───── Passage for review
Solved on Jan 19, 2024

Solve for the general solution of the differential equation $(x^2-xy+y^2)dx-xy\,dx=0$ . If homogeneous, use $y=vx$ .

STEP 1

Assumptions
1. We are given a first-order homogeneous differential equation in the form: $(x^2 - xy + y^2)dx - xydx = 0$
2. We will use the substitution method with $y = vx$ to solve for the general solution.

STEP 2

Substitute $y = vx$ into the differential equation. Note that $dy = vdx + xdv$ because $v$ is a function of $x$ .

STEP 3

Replace $y$ with $vx$ and $dy$ with $vdx + xdv$ in the differential equation.
$(x^2 - x(vx) + (vx)^2)dx - x(vx)dx = 0$

STEP 4

Simplify the equation by distributing $x$ and combining like terms.
──────────
Job A → Substitute "change-of-variables method" for "substitution method" in the worked differential equation solution and write out the passage starting with "Assumptions" and going on through "the general solution.".
Job B → Pick up the worked differential equation solution after its final sentence and carry it further.
None of the saved entries is needed.
───── Records supplied
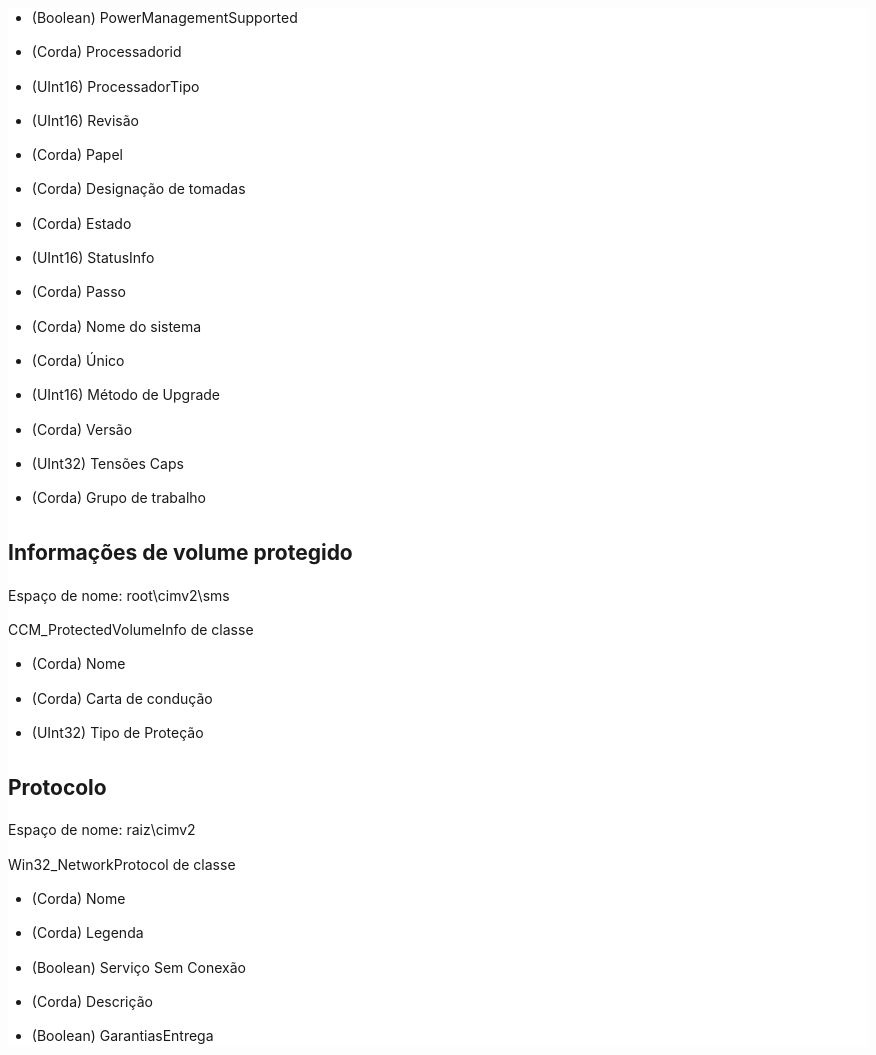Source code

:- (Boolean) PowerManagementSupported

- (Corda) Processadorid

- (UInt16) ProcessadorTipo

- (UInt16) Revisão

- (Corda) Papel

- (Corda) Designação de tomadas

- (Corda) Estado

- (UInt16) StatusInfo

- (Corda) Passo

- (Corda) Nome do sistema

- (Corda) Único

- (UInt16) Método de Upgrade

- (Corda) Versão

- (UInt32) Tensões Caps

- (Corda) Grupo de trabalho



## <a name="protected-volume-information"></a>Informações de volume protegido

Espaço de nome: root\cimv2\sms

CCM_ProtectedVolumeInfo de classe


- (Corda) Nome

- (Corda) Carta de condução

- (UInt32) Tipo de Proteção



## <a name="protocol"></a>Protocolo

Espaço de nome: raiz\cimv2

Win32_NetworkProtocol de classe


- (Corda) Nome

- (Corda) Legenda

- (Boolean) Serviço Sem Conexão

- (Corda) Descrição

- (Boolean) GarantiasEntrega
──────────
Answer area A →
Assumptions
1. We are given a first-order homogeneous differential equation in the form: $(x^2 - xy + y^2)dx - xydx = 0$
2. We will use the change-of-variables method with $y = vx$ to solve for the general solution.

Answer area B →
$(x^2 - x^2v + x^2v^2)dx - x^2vdx = 0$

STEP 5

Factor out $x^2dx$ from the terms.
$x^2dx(1 - v + v^2 - v) = 0$

STEP 6

Combine like terms within the parentheses.
$x^2dx(v^2 - 2v + 1) = 0$

STEP 7

Recognize that $v^2 - 2v + 1$ is a perfect square.
$x^2dx(v - 1)^2 = 0$

STEP 8

Since $x^2dx$ cannot be zero for the differential equation to hold, we can divide both sides by $x^2dx$ to simplify the equation.
$(v - 1)^2 = 0$

STEP 9

Solve for $v$ .
$v - 1 = 0$

STEP 10

Find the value of $v$ .
$v = 1$

STEP 11

Recall that $v = \frac{y}{x}$ , so we can now substitute back to find the relationship between $y$ and $x$ .
$\frac{y}{x} = 1$

STEP 12

Solve for $y$ .
$y = x$

STEP 13

State the general solution of the differential equation.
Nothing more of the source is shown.